Dataset entries:

((

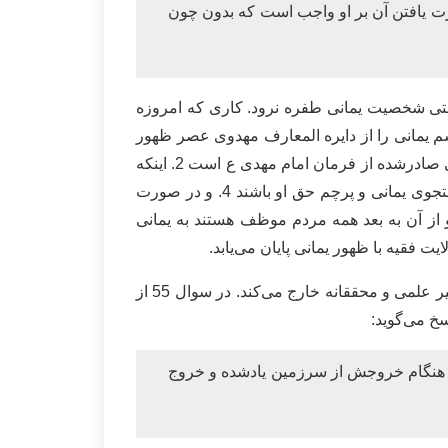
ورت یافتن آن بر او واجب است که بدون چون
یستی شخصیت یمانی طفره نرود. کاری که امروزه
سم یمانی را از دایره المعارف مهدوی عصر ظهور
پاک کنند یا حداقل کم ارزش جلوه دهند. او به درستی بر چند نکته در مورد یمانی اشاره کرده است: 1. اینکه فرمان یمانی صادرشده از فرمان امام مهدی ع است 2. اینکه
بین مرجع تقلید و خودِ مکلفین در قبال یمانی تفاوتی نیست 3. اینکه هم مرجع تقلید و هم مقلدین موظف هستند در جستجوی یمانی و پرچم حق او باشند 4. و در صورت
و از آن به بعد همه مردم موظف هستند به یمانی
 فقیه با ظهور یمانی پایان می‌یابد.
اما آنچه سید محمد صادق روحانی در مورد تطبیق شخصیت یمانی بر سید احمد الحسن بدان اشاره می‌کند کار را از مسیر علمی و محققانه خارج می‌کند. در سوال 55 از
خ می‌گوید:
و هنگام خروجش از سرزمین یاد‌شده و خروج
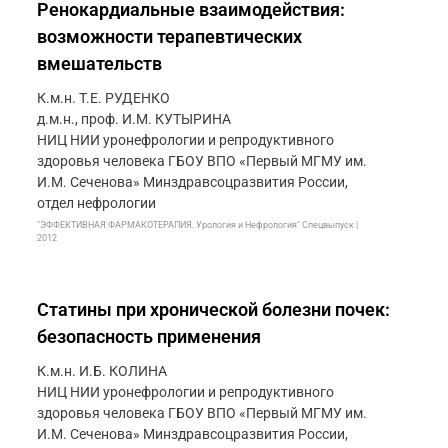
Ренокардиальные взаимодействия:
возможности терапевтических
вмешательств
К.м.н. Т.Е. РУДЕНКО
д.м.н., проф. И.М. КУТЫРИНА
НИЦ НИИ уронефрологии и репродуктивного
здоровья человека ГБОУ ВПО «Первый МГМУ им.
И.М. Сеченова» Минздравсоцразвития России,
отдел нефрологии
"ЭФФЕКТИВНАЯ ФАРМАКОТЕРАПИЯ. Урология и Нефрология" Спецвыпуск |
2012
Статины при хронической болезни почек:
безопасность применения
К.м.н. И.Б. КОЛИНА
НИЦ НИИ уронефрологии и репродуктивного
здоровья человека ГБОУ ВПО «Первый МГМУ им.
И.М. Сеченова» Минздравсоцразвития России,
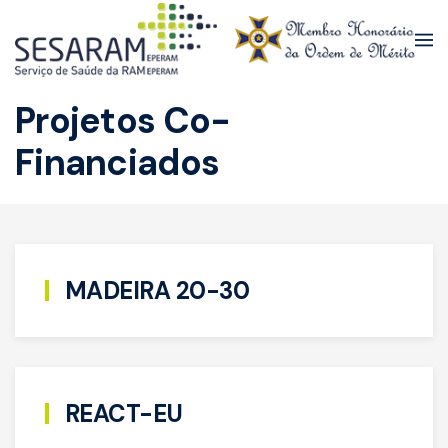
Skip to main content
Projetos Co-
Financiados
MADEIRA 20-30
REACT-EU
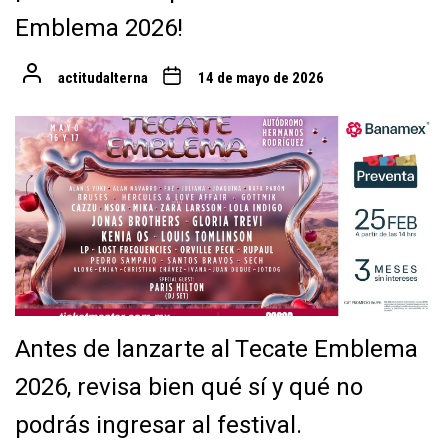
Emblema 2026!
actitudalterna
14 de mayo de 2026
Antes de lanzarte al Tecate Emblema
2026, revisa bien qué sí y qué no
podrás ingresar al festival.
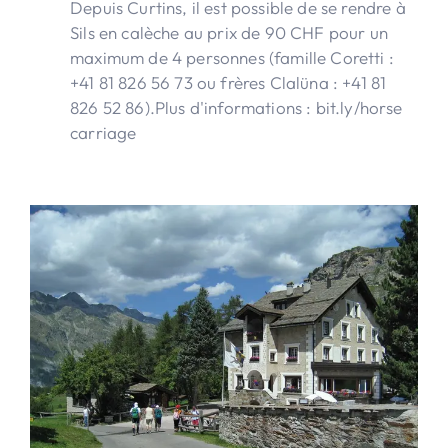
Depuis Curtins, il est possible de se rendre à
Sils en calèche au prix de 90 CHF pour un
maximum de 4 personnes (famille Coretti :
+41 81 826 56 73 ou frères Clalüna : +41 81
826 52 86).Plus d'informations : bit.ly/horse
carriage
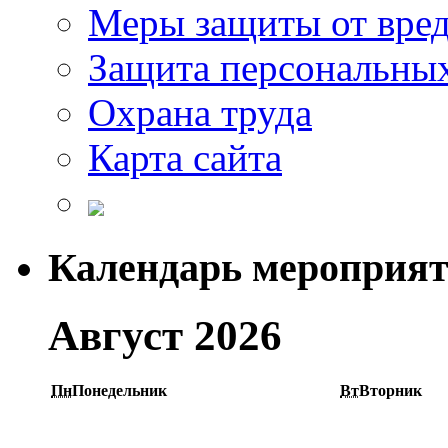
Меры защиты от вре
Защита персональны
Охрана труда
Карта сайта
Календарь мероприя
Август 2026
Пн
Понедельник
Вт
Вторник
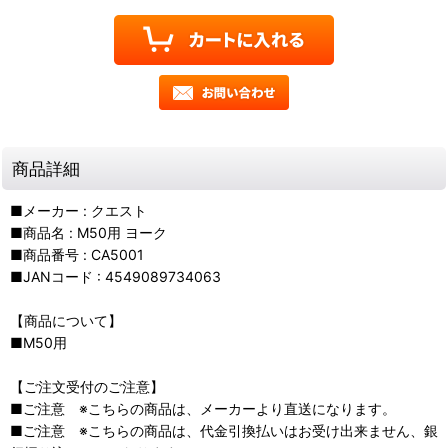
商品詳細
■メーカー : クエスト
■商品名 : M50用 ヨーク
■商品番号 : CA5001
■JANコード : 4549089734063
【商品について】
■M50用
【ご注文受付のご注意】
■ご注意 ※こちらの商品は、メーカーより直送になります。
■ご注意 ※こちらの商品は、代金引換払いはお受け出来ません、銀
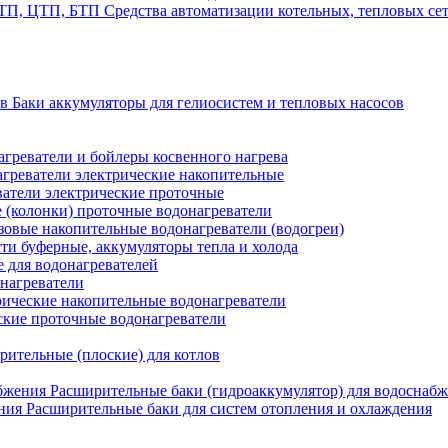
Средства автоматизации котельных, тепловых с
Баки аккумуляторы для гелиосистем и тепловых насосов
греватели и бойлеры косвенного нагрева
греватели электрические накопительные
атели электрические проточные
 (колонки) проточные водонагреватели
зовые накопительные водонагреватели (водогреи)
ти буферные, аккумуляторы тепла и холода
для водонагревателей
нагреватели
ические накопительные водонагреватели
ские проточные водонагреватели
рительные (плоские) для котлов
Расширительные баки (гидроаккумулятор) для водоснаб
Расширительные баки для систем отопления и охлаждения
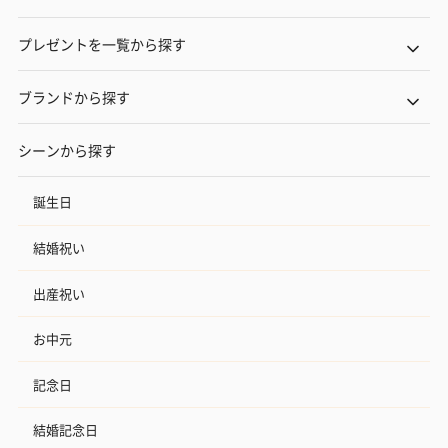
プレゼントを一覧から探す
ブランドから探す
シーンから探す
誕生日
結婚祝い
出産祝い
お中元
記念日
結婚記念日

))

How to complete this task: Can you extract the text lines from every one of the records above, word for word, and leave the pictures out of your answer?

Task response:
ورت یافتن آن بر او واجب است که بدون چون
یستی شخصیت یمانی طفره نرود. کاری که امروزه
سم یمانی را از دایره المعارف مهدوی عصر ظهور
پاک کنند یا حداقل کم ارزش جلوه دهند. او به درستی بر چند نکته در مورد یمانی اشاره کرده است: 1. اینکه فرمان یمانی صادرشده از فرمان امام مهدی ع است 2. اینکه
بین مرجع تقلید و خودِ مکلفین در قبال یمانی تفاوتی نیست 3. اینکه هم مرجع تقلید و هم مقلدین موظف هستند در جستجوی یمانی و پرچم حق او باشند 4. و در صورت
و از آن به بعد همه مردم موظف هستند به یمانی
 فقیه با ظهور یمانی پایان می‌یابد.
اما آنچه سید محمد صادق روحانی در مورد تطبیق شخصیت یمانی بر سید احمد الحسن بدان اشاره می‌کند کار را از مسیر علمی و محققانه خارج می‌کند. در سوال 55 از
خ می‌گوید:
و هنگام خروجش از سرزمین یاد‌شده و خروج
Ренокардиальные взаимодействия:
возможности терапевтических
вмешательств
К.м.н. Т.Е. РУДЕНКО
д.м.н., проф. И.М. КУТЫРИНА
НИЦ НИИ уронефрологии и репродуктивного
здоровья человека ГБОУ ВПО «Первый МГМУ им.
И.М. Сеченова» Минздравсоцразвития России,
отдел нефрологии
"ЭФФЕКТИВНАЯ ФАРМАКОТЕРАПИЯ. Урология и Нефрология" Спецвыпуск |
2012
Статины при хронической болезни почек:
безопасность применения
К.м.н. И.Б. КОЛИНА
НИЦ НИИ уронефрологии и репродуктивного
здоровья человека ГБОУ ВПО «Первый МГМУ им.
И.М. Сеченова» Минздравсоцразвития России,
Skip to main content
Projetos Co-
Financiados
MADEIRA 20-30
REACT-EU
Emblema 2026!
actitudalterna
14 de mayo de 2026
Antes de lanzarte al Tecate Emblema
2026, revisa bien qué sí y qué no
podrás ingresar al festival.
Depuis Curtins, il est possible de se rendre à
Sils en calèche au prix de 90 CHF pour un
maximum de 4 personnes (famille Coretti :
+41 81 826 56 73 ou frères Clalüna : +41 81
826 52 86).Plus d'informations : bit.ly/horse
carriage
Меры защиты от вре
Защита персональны
Охрана труда
Карта сайта
Календарь мероприя
Август 2026
Пн
Понедельник
Вт
Вторник
商品詳細
■メーカー : クエスト
■商品名 : M50用 ヨーク
■商品番号 : CA5001
■JANコード : 4549089734063
【商品について】
■M50用
【ご注文受付のご注意】
■ご注意 ※こちらの商品は、メーカーより直送になります。
■ご注意 ※こちらの商品は、代金引換払いはお受け出来ません、銀
Средства автоматизации котельных, тепловых с
Баки аккумуляторы для гелиосистем и тепловых насосов
греватели и бойлеры косвенного нагрева
греватели электрические накопительные
атели электрические проточные
 (колонки) проточные водонагреватели
зовые накопительные водонагреватели (водогреи)
ти буферные, аккумуляторы тепла и холода
для водонагревателей
нагреватели
ические накопительные водонагреватели
ские проточные водонагреватели
рительные (плоские) для котлов
Расширительные баки (гидроаккумулятор) для водоснаб
Расширительные баки для систем отопления и охлаждения
プレゼントを一覧から探す
ブランドから探す
シーンから探す
誕生日
結婚祝い
出産祝い
お中元
記念日
結婚記念日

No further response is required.